Publié le par Mr Mort

[photo: "Pere-Noël (by night) par Dr Devo]

 

2006, heure du schlingo post-cuite (tea-time de 16h00), année de la Grenouille sur le calendrier chinois, et quinquennat du Pingouin dans les champignonnières qui servent de mûrissoire à cadavres pour les pellicules 35 mm déjà mortes, déjà vivantes. Douce morgue, cher pays de mon enfance, tu es dans mon cœur et je crie (il pleuvait sur Brest, quand même) ton nom : Cinémort... [En même temps que je l'écris sur les murs, souvenir de l'année du Gorille...]


Comme disait Malraux, "en plus d'être banane(s), le XXIème siècle sera Ramatuelle ou ne sera pas, enfin pas grand chose", tandis que, comme dirait le patron (toujours le remercier, j'écris son nom aussi), pendant ce temps, au même moment, dans la rédaction de FouFouFilm (ex- FouFouFilm/KinoSuper), flotte un instant de stupéfaction qui se lyophilise doucement dans l'air sec rendu électrique par un arc Xénon pourtant distant : la mort semble proche. Silence dans la salle de réaction. Puis gros éclats de rire en fait, c'est du cinéma, ouf ! À ce moment j'ai dit seulement : "Allemagne" jusqu'à créer le malaise. La rigolade n'aura pas duré longtemps, et au lieu d'attendre la mort dans la stupeur de son caractère inéluctable (tiens, je fais dans l'érotique maintenant ?!?), ils décidèrent tous au grand complet sauf un (j'appris, deux ans plus tard, que c'était un employé du service de nettoyage, en retard au second chantier sur UnoMag), de me jeter leur Canderelles à la figure (minicube par minicube, et non pas les boîtes, ce qui aurait pu être douloureux, ils ratèrent même ça me dis-je sur l'instant, vous savez, me dis-je aussi juste après, le boîte de Canderelle qu'ils ont tous près de leur mug respectif ("oui mais un mug différent chacun" auraient-ils voulu me dire s'ils avaient su que je savais : mug STAR WARS, mug MONDE DE NÉMO, mug MATRIX, Mug LA NUIT DES MORTS-VIVANTS dont le graphisme n'était pas sans me rappeler l'immense tatouage FREAKS sur la moitié du torse et sur le bras gauche du rédacteur en chef. [De l'autre côté, c'était NOSFERATU de Herzog, je crois... L'Allemagne !
 
[Cher Marquis, dans le "entre-crochets précédents", ne ferme pas "les" crochets justement. L’Allemagne détruit tout, et contamine tout. Tout s'efface, et s'envole au loin. Au moins ça de gagné : avec l'Allemagne, la fêlure n'est plus dissimulable...]

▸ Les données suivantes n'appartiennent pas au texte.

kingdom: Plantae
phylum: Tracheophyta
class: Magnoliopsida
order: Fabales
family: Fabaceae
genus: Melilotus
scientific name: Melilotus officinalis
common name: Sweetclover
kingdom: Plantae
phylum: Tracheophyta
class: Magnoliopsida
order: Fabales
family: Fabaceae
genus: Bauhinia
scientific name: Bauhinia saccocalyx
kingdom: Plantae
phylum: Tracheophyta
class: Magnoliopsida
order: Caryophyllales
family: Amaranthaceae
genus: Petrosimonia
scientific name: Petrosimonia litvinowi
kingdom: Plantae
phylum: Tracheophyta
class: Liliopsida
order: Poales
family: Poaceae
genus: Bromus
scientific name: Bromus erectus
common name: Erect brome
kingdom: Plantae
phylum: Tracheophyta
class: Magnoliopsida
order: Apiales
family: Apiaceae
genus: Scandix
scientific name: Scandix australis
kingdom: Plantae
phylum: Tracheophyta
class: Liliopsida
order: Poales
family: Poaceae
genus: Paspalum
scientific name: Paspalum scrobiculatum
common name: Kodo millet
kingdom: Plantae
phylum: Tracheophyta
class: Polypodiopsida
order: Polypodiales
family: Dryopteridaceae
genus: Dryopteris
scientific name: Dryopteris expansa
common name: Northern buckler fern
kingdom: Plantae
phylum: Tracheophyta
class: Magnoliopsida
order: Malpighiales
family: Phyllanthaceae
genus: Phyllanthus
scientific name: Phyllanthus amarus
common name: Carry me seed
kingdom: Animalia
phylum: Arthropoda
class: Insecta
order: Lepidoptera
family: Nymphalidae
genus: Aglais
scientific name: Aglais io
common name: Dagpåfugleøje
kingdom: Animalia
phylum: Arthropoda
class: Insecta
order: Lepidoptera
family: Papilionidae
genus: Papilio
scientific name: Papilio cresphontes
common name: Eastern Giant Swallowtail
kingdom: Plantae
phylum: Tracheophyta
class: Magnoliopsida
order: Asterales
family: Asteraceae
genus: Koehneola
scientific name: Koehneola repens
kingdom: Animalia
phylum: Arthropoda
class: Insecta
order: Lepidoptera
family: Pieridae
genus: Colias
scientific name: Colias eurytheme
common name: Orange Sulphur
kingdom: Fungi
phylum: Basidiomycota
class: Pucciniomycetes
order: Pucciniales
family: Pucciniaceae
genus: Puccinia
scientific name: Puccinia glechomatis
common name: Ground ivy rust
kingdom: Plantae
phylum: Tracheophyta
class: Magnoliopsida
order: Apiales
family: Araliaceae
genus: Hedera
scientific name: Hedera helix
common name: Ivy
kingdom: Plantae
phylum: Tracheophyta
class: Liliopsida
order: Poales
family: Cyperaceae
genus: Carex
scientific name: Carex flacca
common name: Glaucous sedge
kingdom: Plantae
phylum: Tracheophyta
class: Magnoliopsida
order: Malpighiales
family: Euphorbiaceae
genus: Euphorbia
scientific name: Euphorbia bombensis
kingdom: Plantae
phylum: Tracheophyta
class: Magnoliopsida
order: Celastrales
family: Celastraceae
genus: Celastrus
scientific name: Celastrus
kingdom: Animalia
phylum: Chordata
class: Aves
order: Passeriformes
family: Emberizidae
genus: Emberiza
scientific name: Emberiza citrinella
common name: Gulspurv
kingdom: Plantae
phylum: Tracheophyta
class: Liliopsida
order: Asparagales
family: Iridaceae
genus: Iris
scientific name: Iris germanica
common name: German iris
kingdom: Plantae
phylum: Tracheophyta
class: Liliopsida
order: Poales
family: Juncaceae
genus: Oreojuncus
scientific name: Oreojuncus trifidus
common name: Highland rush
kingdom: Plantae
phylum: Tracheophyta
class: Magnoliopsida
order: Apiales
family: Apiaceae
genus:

Je nouais mes bras avec mes mains, dans mon dos, offrant mon buste de San Sebastian occasionnel (en même temps...) à l'attaque de Canderelle, et je criais : "Apprenez-moi à nager maintenant." La vengeance ne leur servira à rien, je me disais, et je le pense toujours, car de toute façon, la fuite, c'est le chasseur qui la vit et la provoque, pas la proie. REQUIEM, film d'Allemagne, et non pas le film de l'autre Blaireau des Alpes (comme on disait de Bernard Hinault, mais ici avec le panache en moins). Tu la sens pas, la vague de synthés qui monte, ah non, car il n'y aura de musique que du rock 70, et encore, bien obligé, t'as déjà vu une salle du Vème arrondissement qui passe des films sans scènes de danse, toi ? Non, bien sûr.
Allemagne, je me souviens, les culottes de cuir, un peu chez nous la Suisse, l'ambassadeur du Lichtenstein qui s'approche et nous souhaite la bienvenue dans un anglais, bizarrement, dans un anglais impeccable avec force d'application si bien que la scène ne pouvait être, au fond, que touchante. Ils avaient mis du Nico sur une platine vinyle, croyant nous faire plaisir mais gâchant presque (et puis non, finalement, mais de justesse !) sa fête-party. Sa moustache impeccable, je la revois encore tandis qu'il mimait des baisemains impeccables à toutes les dames, ignorant même la pénurie de desserts cacaotés dans le deuxième salon (le deuxième, je répète, le deuxième...). Voilà qui me rappelait, la scène était quand même belle et touchante, cette phrase toujours étrange du catéchisme quand j'étais petit, osons le mot, môme : "Voudrait-on une deuxième fois la même chose, en vérité ?"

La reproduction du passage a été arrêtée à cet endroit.